At issue: the real weight of the missileer in the activity of these groups. MBDA represents less than 10% of their turnover. This dilution can be explained by the very structure of these companies. Airbus remains very dependent on civil aviation, while BAE Systems and Leonardo cover a wide range of defense activities. MBDA’s performance, as dynamic as it may be, is therefore not enough to mechanically drive that of their actions.
“We only capture a small part of the performance”he summarizes. Especially since these companies respond to different logics: Airbus remains very diversified, while BAE Systems and Leonardo are more defense oriented, with a potentially more volatile profile.
Defense ETF: a more coherent alternative
To actually focus on the sectorexperts favor other approaches. THE Specialized defense ETFs allow you to invest in a basket of manufacturers, while pooling the risk. “It’s more secure than betting on a single value”explains Mathieu Hachemkhani.
These funds include multiple industry players, providing broader exposure to overall dynamics. They are accessible via a securities accountsometimes a PEA according to their eligibility, or even a life insurancedepending on the media available.
A growing sector, but to be handled with caution
There remains the question of timing. With high valuations, up to 30 times certain estimated results, the sector is already integrating part of the expectations. “We buy today a price that we hope for tomorrow”illustrates the advisor.

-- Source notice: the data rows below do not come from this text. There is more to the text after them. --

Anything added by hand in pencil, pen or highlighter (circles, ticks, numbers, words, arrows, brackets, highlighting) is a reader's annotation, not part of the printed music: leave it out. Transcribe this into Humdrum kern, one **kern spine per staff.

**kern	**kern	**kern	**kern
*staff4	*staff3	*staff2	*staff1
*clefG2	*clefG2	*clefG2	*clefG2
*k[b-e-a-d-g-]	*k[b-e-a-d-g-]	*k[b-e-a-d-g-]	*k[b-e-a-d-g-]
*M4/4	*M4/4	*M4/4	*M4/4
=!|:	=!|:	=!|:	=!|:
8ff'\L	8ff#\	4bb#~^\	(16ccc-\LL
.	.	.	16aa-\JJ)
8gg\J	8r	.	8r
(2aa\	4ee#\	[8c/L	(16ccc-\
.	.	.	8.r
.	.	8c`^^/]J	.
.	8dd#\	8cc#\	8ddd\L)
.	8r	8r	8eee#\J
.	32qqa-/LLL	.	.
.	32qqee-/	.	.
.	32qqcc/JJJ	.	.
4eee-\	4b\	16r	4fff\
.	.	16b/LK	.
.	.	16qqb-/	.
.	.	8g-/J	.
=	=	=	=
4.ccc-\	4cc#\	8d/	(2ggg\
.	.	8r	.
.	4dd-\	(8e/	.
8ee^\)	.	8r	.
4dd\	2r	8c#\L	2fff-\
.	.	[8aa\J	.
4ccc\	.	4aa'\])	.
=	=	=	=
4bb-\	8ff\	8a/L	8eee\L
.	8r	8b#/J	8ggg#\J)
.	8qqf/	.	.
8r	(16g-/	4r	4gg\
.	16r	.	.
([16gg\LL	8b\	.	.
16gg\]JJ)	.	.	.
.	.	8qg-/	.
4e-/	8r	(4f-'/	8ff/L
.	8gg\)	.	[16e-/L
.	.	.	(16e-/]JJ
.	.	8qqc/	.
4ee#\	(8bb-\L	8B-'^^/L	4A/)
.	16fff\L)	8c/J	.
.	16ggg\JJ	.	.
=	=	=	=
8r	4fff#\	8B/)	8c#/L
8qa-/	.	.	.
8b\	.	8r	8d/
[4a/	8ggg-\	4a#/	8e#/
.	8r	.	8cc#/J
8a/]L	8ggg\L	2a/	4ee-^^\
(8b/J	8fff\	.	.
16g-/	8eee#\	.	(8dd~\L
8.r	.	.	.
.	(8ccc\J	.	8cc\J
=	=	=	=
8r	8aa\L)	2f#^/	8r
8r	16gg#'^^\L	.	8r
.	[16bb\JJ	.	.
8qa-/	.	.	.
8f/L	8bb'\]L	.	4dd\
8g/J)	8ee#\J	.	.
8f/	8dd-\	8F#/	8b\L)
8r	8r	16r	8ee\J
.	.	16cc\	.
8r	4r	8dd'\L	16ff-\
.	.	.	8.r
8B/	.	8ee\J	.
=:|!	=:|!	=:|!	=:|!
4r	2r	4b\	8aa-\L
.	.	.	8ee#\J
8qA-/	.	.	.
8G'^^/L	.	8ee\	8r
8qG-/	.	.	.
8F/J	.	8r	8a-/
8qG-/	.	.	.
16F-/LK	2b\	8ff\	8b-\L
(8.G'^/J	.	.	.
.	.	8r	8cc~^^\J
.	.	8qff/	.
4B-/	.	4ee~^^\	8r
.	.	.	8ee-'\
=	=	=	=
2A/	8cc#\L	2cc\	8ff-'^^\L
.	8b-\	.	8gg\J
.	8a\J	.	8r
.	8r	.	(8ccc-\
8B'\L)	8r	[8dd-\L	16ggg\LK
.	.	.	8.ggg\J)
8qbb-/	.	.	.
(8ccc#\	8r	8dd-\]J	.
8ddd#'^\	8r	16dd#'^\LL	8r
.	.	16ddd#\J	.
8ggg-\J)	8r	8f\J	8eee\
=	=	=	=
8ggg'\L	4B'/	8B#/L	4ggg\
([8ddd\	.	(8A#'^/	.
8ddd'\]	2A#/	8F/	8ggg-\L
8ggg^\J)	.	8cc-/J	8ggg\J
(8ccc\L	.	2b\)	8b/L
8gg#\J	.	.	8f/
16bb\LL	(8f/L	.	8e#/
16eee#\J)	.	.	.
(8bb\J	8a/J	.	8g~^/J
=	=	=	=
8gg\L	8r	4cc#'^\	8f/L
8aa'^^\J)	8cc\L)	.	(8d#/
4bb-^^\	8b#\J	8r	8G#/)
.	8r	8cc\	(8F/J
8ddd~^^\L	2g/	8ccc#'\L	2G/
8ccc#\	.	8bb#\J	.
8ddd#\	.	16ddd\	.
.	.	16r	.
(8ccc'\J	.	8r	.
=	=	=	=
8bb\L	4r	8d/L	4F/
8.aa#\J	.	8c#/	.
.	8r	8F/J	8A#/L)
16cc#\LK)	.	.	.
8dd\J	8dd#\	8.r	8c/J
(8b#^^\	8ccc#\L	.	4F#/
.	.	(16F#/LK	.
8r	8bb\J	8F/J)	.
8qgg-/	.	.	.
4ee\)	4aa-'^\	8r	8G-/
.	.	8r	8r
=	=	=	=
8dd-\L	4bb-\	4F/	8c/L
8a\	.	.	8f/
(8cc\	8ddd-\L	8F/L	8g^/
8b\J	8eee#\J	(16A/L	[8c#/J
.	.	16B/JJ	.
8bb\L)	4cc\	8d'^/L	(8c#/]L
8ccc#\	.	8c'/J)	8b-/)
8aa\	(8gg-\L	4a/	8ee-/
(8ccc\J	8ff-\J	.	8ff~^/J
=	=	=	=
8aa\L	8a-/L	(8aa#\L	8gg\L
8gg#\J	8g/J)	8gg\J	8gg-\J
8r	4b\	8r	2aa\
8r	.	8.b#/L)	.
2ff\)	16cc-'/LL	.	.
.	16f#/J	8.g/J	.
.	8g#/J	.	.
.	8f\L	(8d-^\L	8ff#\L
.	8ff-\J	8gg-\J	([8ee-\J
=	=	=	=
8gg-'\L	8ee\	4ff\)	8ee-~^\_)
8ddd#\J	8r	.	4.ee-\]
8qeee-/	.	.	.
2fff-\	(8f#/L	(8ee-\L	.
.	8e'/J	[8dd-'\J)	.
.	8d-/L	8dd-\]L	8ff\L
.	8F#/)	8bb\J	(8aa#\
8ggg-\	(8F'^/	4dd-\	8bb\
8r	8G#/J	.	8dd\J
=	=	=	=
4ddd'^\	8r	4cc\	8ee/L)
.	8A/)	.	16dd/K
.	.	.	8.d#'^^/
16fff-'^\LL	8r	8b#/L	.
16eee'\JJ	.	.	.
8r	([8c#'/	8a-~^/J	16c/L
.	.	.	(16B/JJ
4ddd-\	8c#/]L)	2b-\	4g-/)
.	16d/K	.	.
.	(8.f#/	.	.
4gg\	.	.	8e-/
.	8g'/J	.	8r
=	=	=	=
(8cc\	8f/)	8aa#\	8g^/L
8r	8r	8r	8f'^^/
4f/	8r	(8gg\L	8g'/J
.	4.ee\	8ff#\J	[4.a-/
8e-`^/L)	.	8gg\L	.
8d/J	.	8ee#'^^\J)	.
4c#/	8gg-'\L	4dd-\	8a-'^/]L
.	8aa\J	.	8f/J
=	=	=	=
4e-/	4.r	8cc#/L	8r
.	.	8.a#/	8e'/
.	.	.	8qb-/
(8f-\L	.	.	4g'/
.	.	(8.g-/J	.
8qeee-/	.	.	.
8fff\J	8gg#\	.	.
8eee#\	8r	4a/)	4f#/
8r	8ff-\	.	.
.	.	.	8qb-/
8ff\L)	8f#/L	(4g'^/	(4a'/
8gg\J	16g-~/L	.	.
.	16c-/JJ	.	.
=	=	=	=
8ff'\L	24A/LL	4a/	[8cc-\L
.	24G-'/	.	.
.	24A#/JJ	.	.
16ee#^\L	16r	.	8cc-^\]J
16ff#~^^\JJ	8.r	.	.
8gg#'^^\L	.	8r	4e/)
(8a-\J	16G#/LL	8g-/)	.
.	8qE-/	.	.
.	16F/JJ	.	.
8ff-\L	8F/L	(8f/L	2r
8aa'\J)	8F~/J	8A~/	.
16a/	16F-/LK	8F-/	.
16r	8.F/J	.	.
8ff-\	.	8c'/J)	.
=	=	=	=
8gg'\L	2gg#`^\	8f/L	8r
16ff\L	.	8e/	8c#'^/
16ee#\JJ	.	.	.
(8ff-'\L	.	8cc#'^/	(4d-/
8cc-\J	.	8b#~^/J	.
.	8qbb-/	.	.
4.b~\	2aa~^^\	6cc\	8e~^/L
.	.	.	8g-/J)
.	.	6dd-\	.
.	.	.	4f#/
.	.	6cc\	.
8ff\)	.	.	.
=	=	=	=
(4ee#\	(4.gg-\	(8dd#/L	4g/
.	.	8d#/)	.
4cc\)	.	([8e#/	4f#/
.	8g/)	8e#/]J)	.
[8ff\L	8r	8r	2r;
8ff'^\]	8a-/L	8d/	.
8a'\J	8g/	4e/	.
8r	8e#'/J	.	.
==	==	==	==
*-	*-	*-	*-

This question of timing is all the more central as the defense sector has already progressed significantly in recent years, driven by the increase in military budgets in Europe. A dynamic that could continue, but which also makes entry points more demanding for investors.
In this context, professionals remain measured. Defense exposure typically represents only a few percent of a diversified portfolio. “It’s a very volatile sector, so we remain exposed but only slightly”he specifies.
“Investing in defense today is betting on the fact that things will not get better”. A lucid bet in the current context, but which requires remaining particularly measured on the amounts committed.